==== Exercise data ====
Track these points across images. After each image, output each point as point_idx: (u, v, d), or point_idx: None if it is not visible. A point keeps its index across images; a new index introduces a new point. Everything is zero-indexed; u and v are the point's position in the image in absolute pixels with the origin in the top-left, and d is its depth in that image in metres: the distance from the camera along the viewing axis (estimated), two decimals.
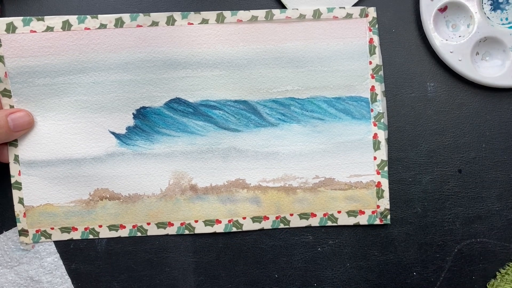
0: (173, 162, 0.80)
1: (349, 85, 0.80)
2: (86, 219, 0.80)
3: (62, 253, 0.80)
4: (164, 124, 0.79)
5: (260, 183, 0.80)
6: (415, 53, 0.82)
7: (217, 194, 0.80)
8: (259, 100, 0.79)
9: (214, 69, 0.78)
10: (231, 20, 0.78)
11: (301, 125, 0.80)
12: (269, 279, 0.81)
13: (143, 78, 0.78)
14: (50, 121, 0.78)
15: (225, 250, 0.81)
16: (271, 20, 0.78)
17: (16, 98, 0.77)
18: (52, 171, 0.79)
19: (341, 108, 0.80)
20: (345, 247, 0.81)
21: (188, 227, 0.80)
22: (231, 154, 0.80)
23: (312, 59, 0.79)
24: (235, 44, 0.78)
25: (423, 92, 0.81)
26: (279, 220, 0.80)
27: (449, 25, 0.82)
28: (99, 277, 0.80)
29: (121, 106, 0.78)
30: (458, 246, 0.82)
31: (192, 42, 0.78)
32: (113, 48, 0.77)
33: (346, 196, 0.80)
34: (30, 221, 0.79)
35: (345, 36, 0.79)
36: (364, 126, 0.80)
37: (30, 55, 0.76)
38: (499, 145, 0.82)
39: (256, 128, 0.79)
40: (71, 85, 0.78)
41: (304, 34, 0.79)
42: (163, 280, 0.81)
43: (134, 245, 0.80)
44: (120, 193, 0.79)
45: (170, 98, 0.79)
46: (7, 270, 0.80)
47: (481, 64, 0.82)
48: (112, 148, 0.79)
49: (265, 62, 0.79)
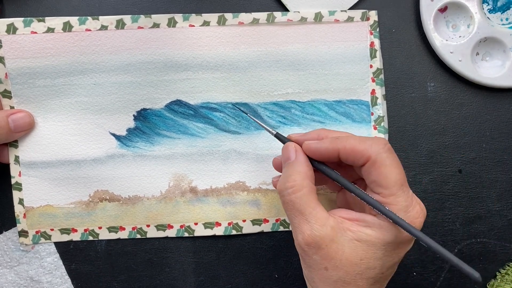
0: (173, 164, 0.80)
1: (349, 89, 0.80)
2: (86, 221, 0.80)
3: (62, 253, 0.80)
4: (165, 126, 0.79)
5: (260, 186, 0.80)
6: (415, 53, 0.82)
7: (217, 197, 0.80)
8: (260, 102, 0.79)
9: (215, 71, 0.78)
10: (233, 22, 0.78)
11: (301, 128, 0.80)
12: (269, 279, 0.81)
13: (144, 80, 0.78)
14: (50, 122, 0.78)
15: (225, 250, 0.81)
16: (273, 22, 0.78)
17: (16, 99, 0.77)
18: (52, 172, 0.79)
19: (342, 111, 0.80)
20: None
21: (188, 229, 0.80)
22: (231, 156, 0.80)
23: (313, 62, 0.79)
24: (236, 47, 0.78)
25: (423, 92, 0.81)
26: (278, 223, 0.80)
27: (449, 25, 0.82)
28: (99, 277, 0.81)
29: (121, 108, 0.78)
30: (458, 246, 0.82)
31: (193, 44, 0.78)
32: (114, 49, 0.77)
33: None
34: (30, 222, 0.79)
35: (346, 40, 0.79)
36: (365, 129, 0.80)
37: (30, 56, 0.76)
38: (499, 145, 0.82)
39: (256, 131, 0.79)
40: (71, 87, 0.78)
41: (305, 37, 0.79)
42: (163, 280, 0.81)
43: (134, 245, 0.80)
44: (120, 195, 0.79)
45: (171, 100, 0.79)
46: (7, 270, 0.80)
47: (481, 65, 0.82)
48: (113, 150, 0.79)
49: (266, 65, 0.79)
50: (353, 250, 0.61)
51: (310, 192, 0.63)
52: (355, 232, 0.61)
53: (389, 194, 0.62)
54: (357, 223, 0.62)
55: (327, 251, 0.60)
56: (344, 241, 0.61)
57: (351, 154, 0.63)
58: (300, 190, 0.63)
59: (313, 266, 0.62)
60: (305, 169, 0.65)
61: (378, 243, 0.61)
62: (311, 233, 0.61)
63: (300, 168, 0.65)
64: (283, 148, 0.68)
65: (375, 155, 0.62)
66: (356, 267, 0.61)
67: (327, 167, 0.67)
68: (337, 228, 0.61)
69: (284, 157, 0.68)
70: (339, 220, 0.63)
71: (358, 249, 0.61)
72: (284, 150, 0.68)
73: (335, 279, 0.61)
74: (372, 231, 0.61)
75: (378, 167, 0.62)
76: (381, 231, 0.61)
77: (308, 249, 0.61)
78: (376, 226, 0.61)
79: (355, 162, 0.64)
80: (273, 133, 0.71)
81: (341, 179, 0.66)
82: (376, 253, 0.61)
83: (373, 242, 0.61)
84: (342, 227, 0.62)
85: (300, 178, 0.64)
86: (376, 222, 0.62)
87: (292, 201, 0.63)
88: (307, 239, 0.61)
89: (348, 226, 0.62)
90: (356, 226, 0.62)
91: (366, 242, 0.61)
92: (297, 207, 0.62)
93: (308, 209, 0.62)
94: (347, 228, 0.62)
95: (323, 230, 0.61)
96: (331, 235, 0.61)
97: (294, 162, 0.66)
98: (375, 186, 0.63)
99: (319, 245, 0.60)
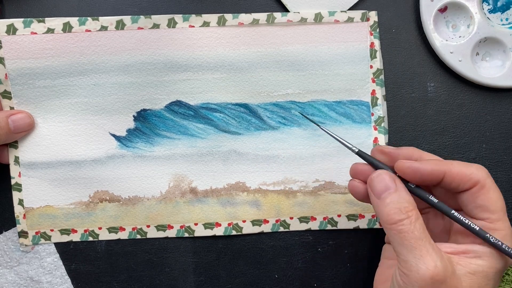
0: (173, 164, 0.80)
1: (349, 89, 0.80)
2: (86, 221, 0.80)
3: (62, 253, 0.80)
4: (165, 127, 0.79)
5: (260, 186, 0.80)
6: (415, 54, 0.82)
7: (217, 197, 0.80)
8: (260, 103, 0.79)
9: (215, 72, 0.78)
10: (233, 23, 0.78)
11: (301, 128, 0.80)
12: (269, 280, 0.81)
13: (143, 81, 0.78)
14: (50, 122, 0.78)
15: (225, 251, 0.81)
16: (273, 23, 0.78)
17: (16, 99, 0.77)
18: (52, 173, 0.79)
19: (342, 112, 0.80)
20: (345, 248, 0.81)
21: (188, 230, 0.80)
22: (231, 157, 0.80)
23: (313, 63, 0.79)
24: (236, 47, 0.78)
25: (423, 92, 0.81)
26: (278, 223, 0.80)
27: (449, 26, 0.82)
28: (99, 277, 0.81)
29: (121, 108, 0.78)
30: None
31: (193, 44, 0.78)
32: (114, 50, 0.77)
33: (346, 200, 0.80)
34: (29, 222, 0.79)
35: (346, 40, 0.79)
36: (365, 130, 0.80)
37: (30, 56, 0.76)
38: (499, 145, 0.82)
39: (256, 131, 0.79)
40: (71, 87, 0.78)
41: (305, 38, 0.79)
42: (163, 280, 0.81)
43: (134, 245, 0.80)
44: (120, 196, 0.79)
45: (171, 101, 0.79)
46: (7, 270, 0.80)
47: (481, 65, 0.82)
48: (112, 150, 0.79)
49: (266, 65, 0.79)
50: (469, 284, 0.59)
51: (423, 222, 0.61)
52: (467, 266, 0.60)
53: (497, 219, 0.61)
54: (465, 256, 0.61)
55: (450, 285, 0.58)
56: (460, 274, 0.59)
57: (457, 177, 0.62)
58: (418, 219, 0.60)
59: None
60: (411, 198, 0.62)
61: (491, 273, 0.60)
62: (436, 264, 0.57)
63: (407, 197, 0.62)
64: (377, 177, 0.64)
65: (484, 179, 0.61)
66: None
67: (426, 192, 0.65)
68: (451, 261, 0.60)
69: (379, 188, 0.63)
70: (445, 254, 0.60)
71: (473, 282, 0.59)
72: (379, 179, 0.64)
73: None
74: (484, 261, 0.60)
75: (487, 191, 0.61)
76: (493, 259, 0.60)
77: (431, 283, 0.58)
78: (487, 255, 0.60)
79: (460, 186, 0.62)
80: (354, 150, 0.69)
81: (443, 206, 0.64)
82: (488, 283, 0.60)
83: (486, 273, 0.60)
84: (453, 261, 0.60)
85: (412, 207, 0.61)
86: (486, 251, 0.60)
87: (414, 230, 0.59)
88: (432, 271, 0.57)
89: (457, 260, 0.60)
90: (465, 259, 0.60)
91: (480, 273, 0.59)
92: (419, 236, 0.59)
93: (429, 239, 0.59)
94: (456, 262, 0.60)
95: (445, 262, 0.58)
96: (452, 268, 0.59)
97: (400, 191, 0.62)
98: (480, 212, 0.61)
99: (445, 279, 0.57)
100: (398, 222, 0.60)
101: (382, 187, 0.63)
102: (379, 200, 0.63)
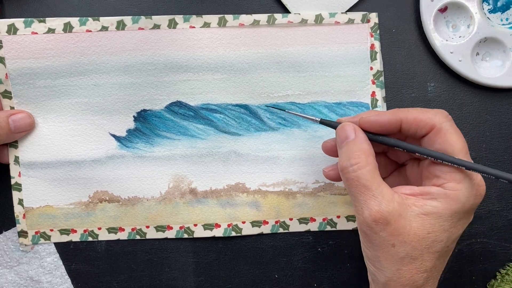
0: (173, 165, 0.80)
1: (350, 91, 0.80)
2: (86, 221, 0.80)
3: (62, 253, 0.80)
4: (165, 127, 0.79)
5: (260, 187, 0.80)
6: (415, 53, 0.82)
7: (217, 198, 0.80)
8: (260, 104, 0.79)
9: (215, 72, 0.78)
10: (233, 24, 0.78)
11: (301, 129, 0.80)
12: (269, 280, 0.81)
13: (144, 81, 0.78)
14: (50, 122, 0.78)
15: (225, 251, 0.81)
16: (273, 24, 0.78)
17: (16, 99, 0.77)
18: (52, 173, 0.79)
19: (342, 113, 0.80)
20: (345, 248, 0.82)
21: (187, 230, 0.80)
22: (231, 158, 0.80)
23: (313, 64, 0.79)
24: (237, 48, 0.78)
25: (424, 92, 0.81)
26: (278, 224, 0.81)
27: (449, 26, 0.82)
28: (99, 277, 0.81)
29: (121, 109, 0.79)
30: (458, 246, 0.82)
31: (194, 45, 0.78)
32: (114, 50, 0.77)
33: (346, 201, 0.80)
34: (29, 222, 0.79)
35: (346, 42, 0.79)
36: None
37: (31, 56, 0.76)
38: (499, 145, 0.82)
39: (256, 132, 0.80)
40: (72, 87, 0.78)
41: (305, 39, 0.79)
42: (163, 280, 0.81)
43: (134, 245, 0.81)
44: (120, 196, 0.80)
45: (171, 101, 0.79)
46: (7, 270, 0.80)
47: (481, 65, 0.82)
48: (112, 151, 0.79)
49: (266, 67, 0.79)
50: (420, 224, 0.61)
51: (375, 169, 0.64)
52: (421, 207, 0.62)
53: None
54: (422, 197, 0.63)
55: (395, 227, 0.61)
56: (411, 216, 0.61)
57: (414, 123, 0.64)
58: (366, 166, 0.63)
59: (379, 244, 0.62)
60: (368, 147, 0.66)
61: (445, 214, 0.62)
62: (379, 208, 0.61)
63: (362, 145, 0.66)
64: (339, 128, 0.68)
65: (439, 123, 0.63)
66: (423, 241, 0.61)
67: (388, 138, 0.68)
68: (403, 203, 0.62)
69: (341, 137, 0.68)
70: (403, 196, 0.63)
71: (425, 222, 0.61)
72: (341, 130, 0.68)
73: (402, 256, 0.62)
74: (438, 202, 0.62)
75: (444, 134, 0.63)
76: (447, 201, 0.62)
77: (375, 226, 0.61)
78: (442, 197, 0.62)
79: (417, 131, 0.65)
80: (317, 120, 0.71)
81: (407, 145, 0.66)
82: (443, 225, 0.62)
83: (440, 214, 0.61)
84: (407, 202, 0.62)
85: (364, 155, 0.64)
86: (441, 193, 0.62)
87: (358, 177, 0.63)
88: (375, 215, 0.61)
89: (413, 201, 0.62)
90: (421, 201, 0.63)
91: (433, 214, 0.61)
92: (364, 183, 0.63)
93: (375, 185, 0.62)
94: (412, 203, 0.62)
95: (391, 205, 0.61)
96: (399, 210, 0.61)
97: (355, 140, 0.66)
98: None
99: (388, 221, 0.61)
100: (343, 169, 0.65)
101: (343, 137, 0.67)
102: (340, 149, 0.67)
====
▶ [The problem] What should be set down is every line from the opening of the records through the line that contains "48: (112, 148, 0.79)", exactly, with pictures left out.

▶ [Answer to the exercise]
Track these points across images. After each image, output each point as point_idx: (u, v, d), or point_idx: None if it is not visible. A point keeps its index across images; a new index introduces a new point. Everything is zero-indexed; u and v are the point's position in the image in absolute pixels with the origin in the top-left, and d is its depth in that image in metres: the distance from the camera along the viewing axis (estimated), two decimals.
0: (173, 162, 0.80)
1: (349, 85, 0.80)
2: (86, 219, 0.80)
3: (62, 253, 0.80)
4: (164, 124, 0.79)
5: (260, 183, 0.80)
6: (415, 53, 0.82)
7: (217, 194, 0.80)
8: (259, 100, 0.79)
9: (214, 69, 0.78)
10: (231, 20, 0.78)
11: (301, 125, 0.80)
12: (269, 279, 0.81)
13: (143, 78, 0.78)
14: (50, 121, 0.78)
15: (225, 250, 0.81)
16: (271, 20, 0.78)
17: (16, 98, 0.77)
18: (52, 171, 0.79)
19: (341, 108, 0.80)
20: (345, 247, 0.81)
21: (188, 227, 0.80)
22: (231, 154, 0.80)
23: (312, 59, 0.79)
24: (235, 44, 0.78)
25: (423, 92, 0.81)
26: (279, 220, 0.80)
27: (449, 25, 0.82)
28: (99, 277, 0.80)
29: (121, 106, 0.78)
30: (458, 246, 0.82)
31: (192, 42, 0.78)
32: (113, 48, 0.77)
33: (346, 196, 0.80)
34: (30, 221, 0.79)
35: (345, 36, 0.79)
36: (364, 126, 0.80)
37: (30, 55, 0.76)
38: (499, 145, 0.82)
39: (256, 128, 0.79)
40: (71, 85, 0.78)
41: (304, 34, 0.79)
42: (163, 280, 0.81)
43: (134, 245, 0.80)
44: (120, 193, 0.79)
45: (170, 98, 0.79)
46: (7, 270, 0.80)
47: (481, 64, 0.82)
48: (112, 148, 0.79)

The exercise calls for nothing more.